Discussion threadhttps://lists.apache.org/thread/zs9n9p8d7tyvnq4yyxhc8zvq1k2c1hvs
Vote threadhttps://lists.apache.org/thread/jo4m68m9lml6bbs3zcd43zv5vqdxmq5j
JIRA

Unable to render Jira issues macro, execution error.

Release1.18

Please keep the discussion on the mailing list rather than commenting on the wiki (wiki discussions get unwieldy fast).

Motivation

This FLIP proposes a pluggable interface that allows users to implement custom failure enrichers using Flink’s generic plugin framework.

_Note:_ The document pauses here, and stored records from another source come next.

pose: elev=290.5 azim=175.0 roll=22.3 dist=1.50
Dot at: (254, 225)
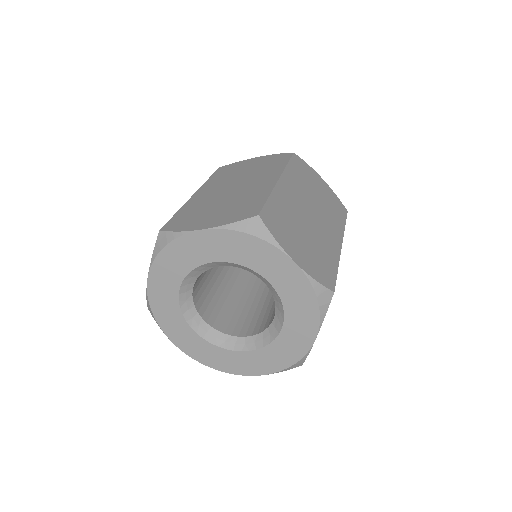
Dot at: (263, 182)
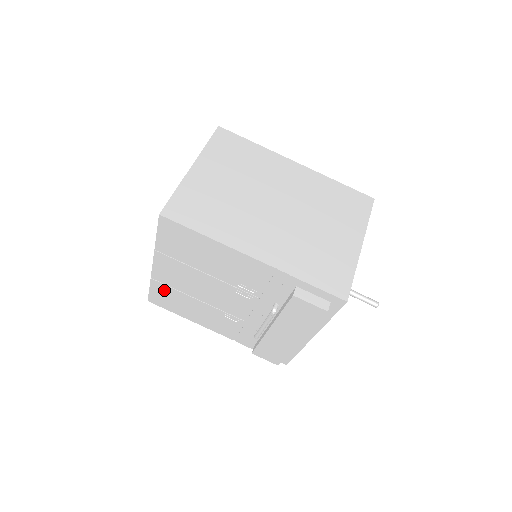
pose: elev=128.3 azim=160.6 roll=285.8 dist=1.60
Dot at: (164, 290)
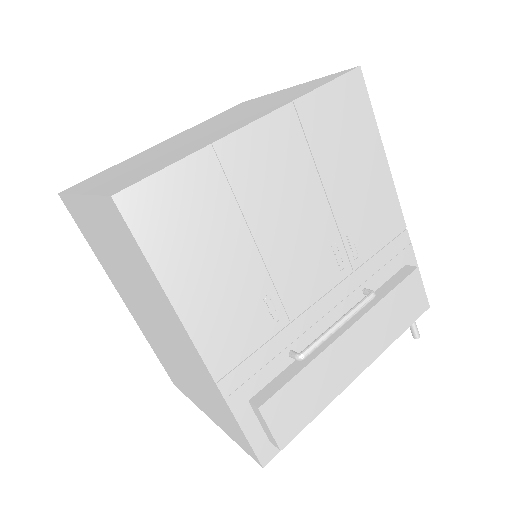
Dot at: (204, 187)
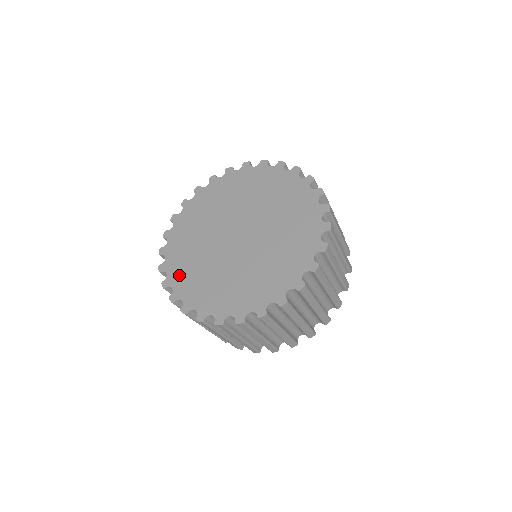
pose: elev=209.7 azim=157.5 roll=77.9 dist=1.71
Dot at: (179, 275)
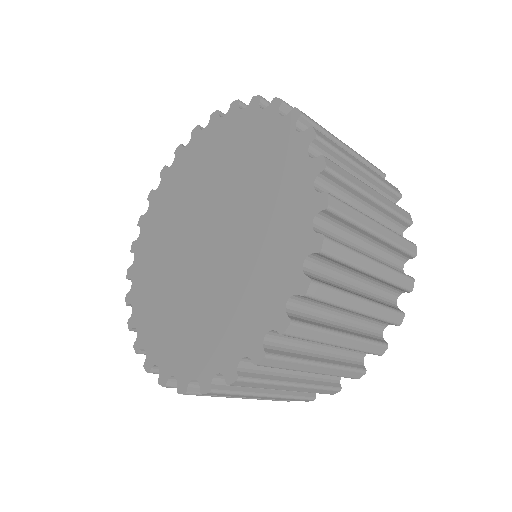
Dot at: (141, 268)
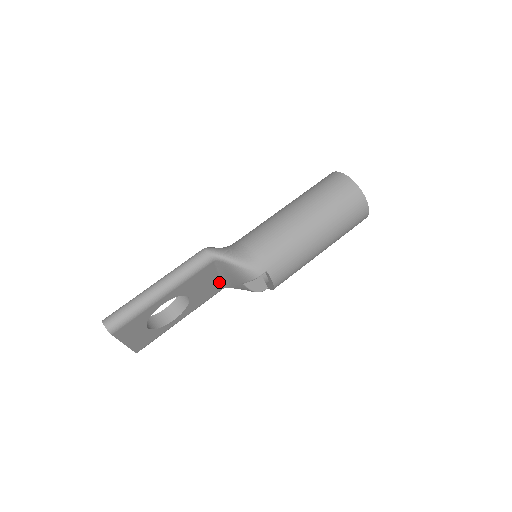
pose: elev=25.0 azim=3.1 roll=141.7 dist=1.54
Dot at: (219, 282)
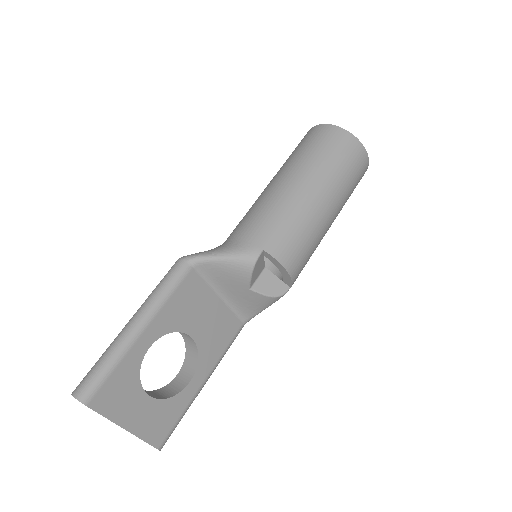
Dot at: (228, 310)
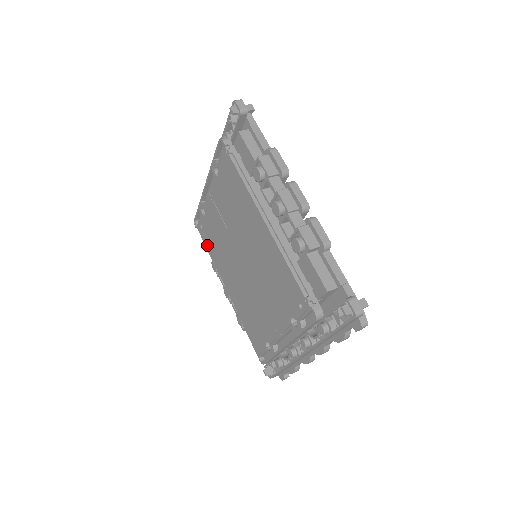
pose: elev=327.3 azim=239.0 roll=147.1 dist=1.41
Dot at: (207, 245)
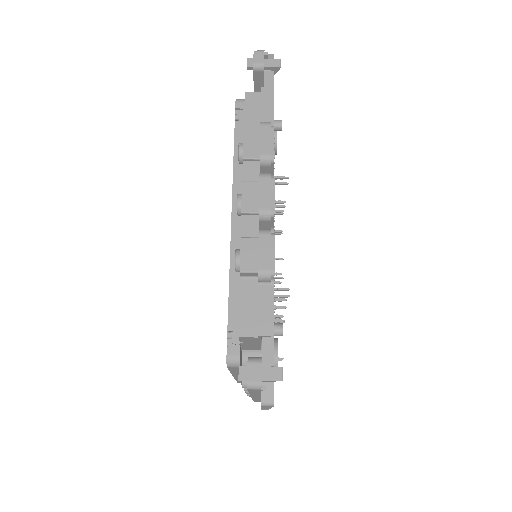
Dot at: occluded
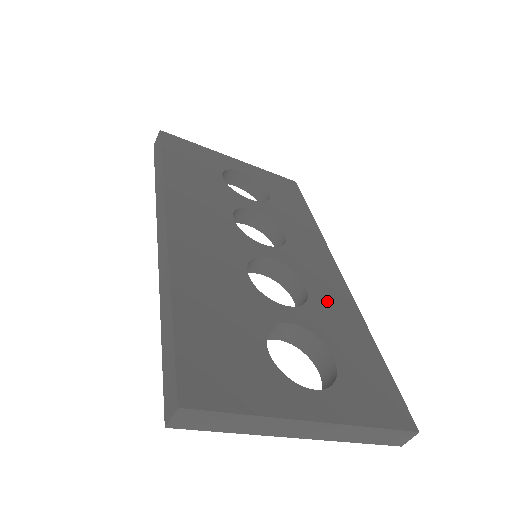
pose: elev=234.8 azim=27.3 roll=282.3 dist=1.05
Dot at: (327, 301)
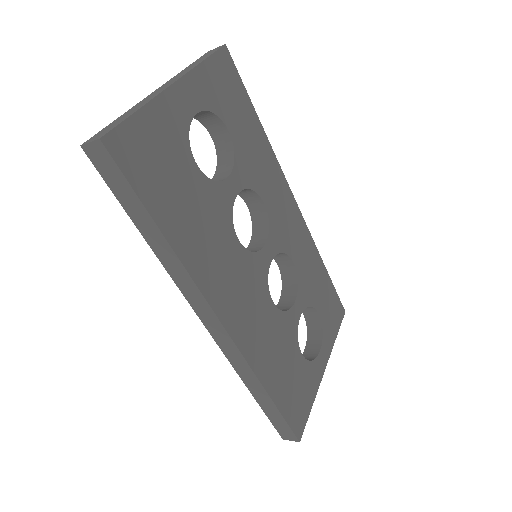
Dot at: (303, 259)
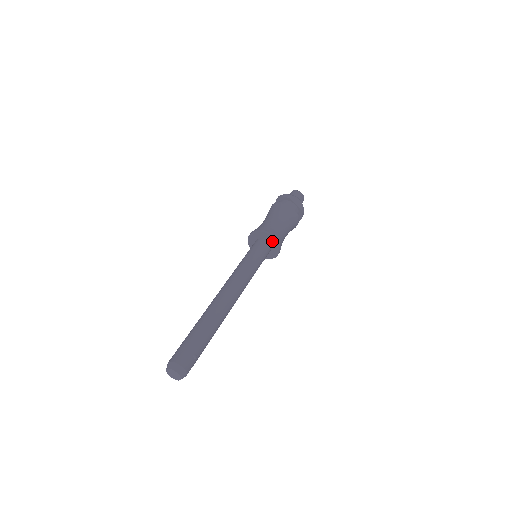
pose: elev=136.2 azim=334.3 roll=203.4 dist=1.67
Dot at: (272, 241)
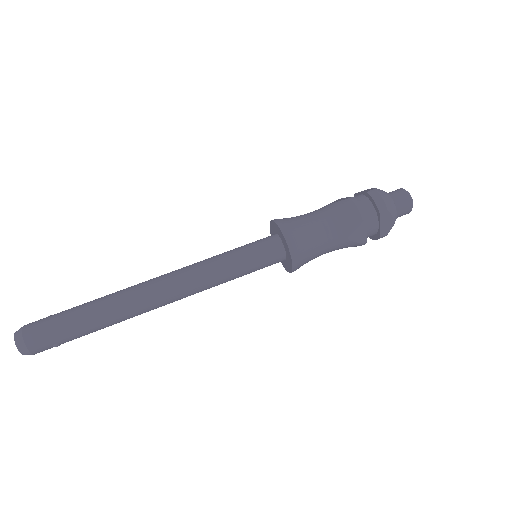
Dot at: (289, 260)
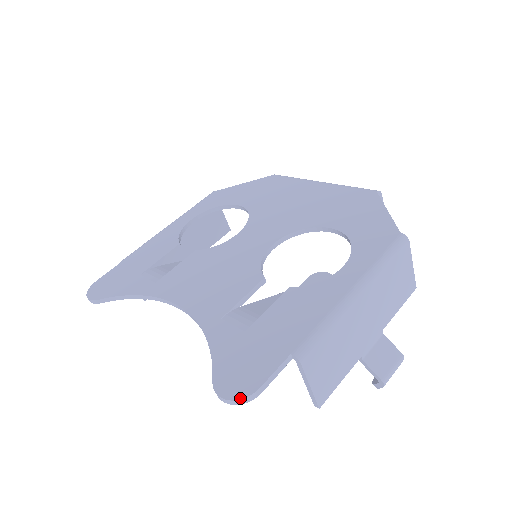
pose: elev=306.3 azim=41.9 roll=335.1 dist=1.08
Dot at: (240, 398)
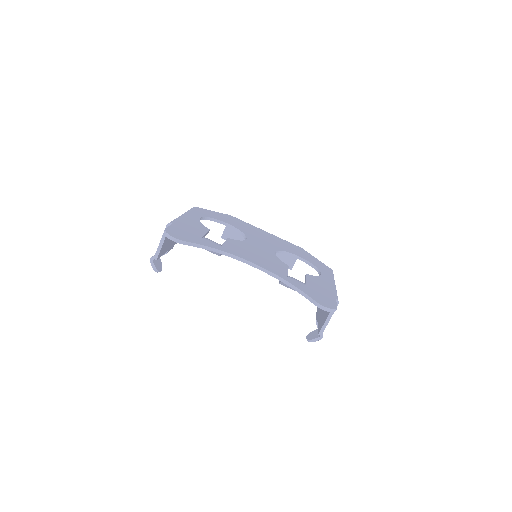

Failure enrichers are holding custom user logic and may also emit pre-defined labels (string kv pairs) that are exposed via the Job Masters’ REST interface.
This enables use-cases like: assigning particular types to failures (e.g., User or System), emitting custom metrics per type (e.g., application or platform), exposing failures to downstream consumers (e.g., notification systems).

Public interfaces

The public facing changes this FLIP introduces include:

  1. A config option for FailureEnrichers.

    1. Key: jobmanager.failure-enrichers

    2. Default: empty

    3. Description: An optional list of failure enricher names. If empty, NO failure enrichers will be started. If configured, only enrichers whose name matches any of the names in the list will be started.
      Example:

      jobmanager.failure-enrichers = org.apache.flink.test.plugin.jar.failure.TypeFailureEnricher



  2. Introducing FailureEnricher/Context and FailureEnricherFactory interfaces for defining and loading (using the plugin manager) custom Enricher implementations respectively.

    /**
     * Failure Enricher enabling custom logic and attaching metadata in the form of labels to each type
     * of failure as tracked in the job manager.
     */
    @Experimental
    public interface FailureEnricher {
    
        /**
         * Method to list all the label Keys the enricher can associate with Values in case of a failure
         * {@code processFailure}. Note that Keys must unique and properly defined per enricher
         * implementation otherwise will be ignored.
         *
         * @return the unique label Keys of the FailureEnricher
         */
        Set<String> getOutputKeys();
    
        /**
         * Method to handle a failure as part of the enricher and optionally return a map of KV pairs
         * (labels). Note that Values should only be associated with Keys from {@code getOutputKeys}
         * method otherwise will be ignored.
         *
         * @param cause the exception that caused this failure
         * @param context the context that includes extra information (e.g., if it was a global failure)
         * @return map of KV pairs (labels) associated with the failure
         */
        CompletableFuture<Map<String, String>> processFailure(
                final Throwable cause, final Context context);
    
        /**
         * An interface used by the {@link FailureEnricher}. Context includes an executor pool for the
         * enrichers to run heavy operations, the Classloader used for code gen, and other metadata.
         */
        @Experimental
        interface Context {
    
            /** Type of failure. */
            enum FailureType {
                /* happened in the scheduler context */
                GLOBAL,
                /* happened in the task manager context */
                LOCAL,
                /* caused by task manager disconnection/HB timeout */
                DISCONNECT
            }
    
            /**
             * Return the type of the failure e.g., global failure that happened in the scheduler
             * context.
             *
             * @return FailureType
             */
            FailureType getFailureType();
    
            /**
             * Get the user {@link ClassLoader} used for code generation, UDF loading and other
             * operations requiring reflections on user code.
             *
             * @return the user ClassLoader
             */
            ClassLoader getUserClassLoader();
    
            /**
             * Get an Executor pool for the Enrichers to run async operations that can potentially be
             * IO-heavy.
             *
             * @return the Executor pool
             */
            Executor getIOExecutor();
        }
    }
    /** Factory class for creating {@link FailureEnricher}. */
    @Experimental
    public interface FailureEnricherFactory extends Plugin {
    
        /**
         * Construct a FailureEnricher.
         *
         * @param conf configuration for this failure enricher
         * @param jobId the ID of the job
         * @param jobName the name of the job
         * @param metricGroup the metric group of the JobMaster
         * @return the FailureEnricher
         */
        FailureEnricher createFailureEnricher(
                Configuration conf, JobID jobId, String jobName, MetricGroup metricGroup);
    }
  3. Runtime REST API snaphot update -- job exceptions now include the labels emitted by failure enricher implementations. 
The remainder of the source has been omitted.